I just found another site.

I havent read it fully yet, but it uses another chip to drive common anode displays.

And yes, the price on sparkfun is not cheap - luckily I didnt get mine from there but its just easy to link to their stuff :stuck_out_tongue:

Cheers

12 wires, as in the output of the circuit which goes to the 7 segment displays. Not 12 wires to go into this driver circuit like you think I mean.

Whatever goes between the arduino and this driver circuit doesnt really matter. Its the output of the driver circuit TO the 4x 7 segment displays can only be 12 wires.

Ta

So no ideas then…

Righto - thanks.

The 12 wires, as mentioned above are just the 4 digits segment LED's in parallel with each other, with seperate digit select wires each.

ie digit1 has 8 wires for the segments and the decimal point. These are in parallel with the other 3 digits. The anode supplying 12V to the digits are seperate for each digit. So that is 8 wires that are common (7 segments + decimal) and 4 wires that are seperate (12V feed to each digit).

Those are the requirements I have. All the rest is fully open to suggestion. i2C, SPI, parallel, etc.

All I want to know if anyone has a known combination that works to drive these displays, with the outputs the are basically multiplexed so there are only 12 wires maximum out of the driving circuit to the 4 digits.

I have read over my lasts posts and I explained this in my first post.

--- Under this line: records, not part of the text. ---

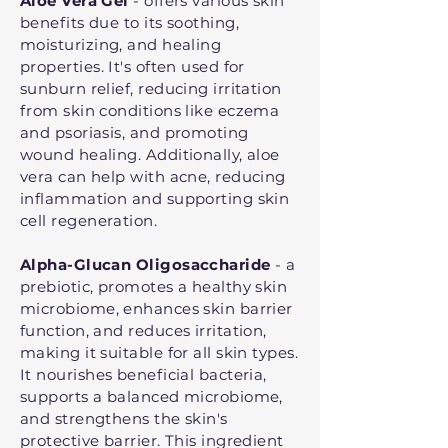
Aloe Vera Gel
- offers various skin
benefits due to its soothing,
moisturizing, and healing
properties. It's often used for
sunburn relief, reducing irritation
from skin conditions like eczema
and psoriasis, and promoting
wound healing. Additionally, aloe
vera can help with acne, reducing
inflammation and supporting skin
cell regeneration.
Alpha-Glucan Oligosaccharide
- a
prebiotic, promotes a healthy skin
microbiome, enhances skin barrier
function, and reduces irritation,
making it suitable for all skin types.
It nourishes beneficial bacteria,
supports a balanced microbiome,
and strengthens the skin's
protective barrier. This ingredient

Im not sure what there is further not to understand.

I have on breadboard a driver which each digit has its own wires, but that is a total of 36 wires to feed the 4 digits, as none of them are common. I want to find a solution where I can parallel up the digits and have a digit select - but suitable to drive a common anode display at 12V.

Sorry?

GND, +12V and I2C out to the display...? The display doesnt take i2c... its just a 7 segment display.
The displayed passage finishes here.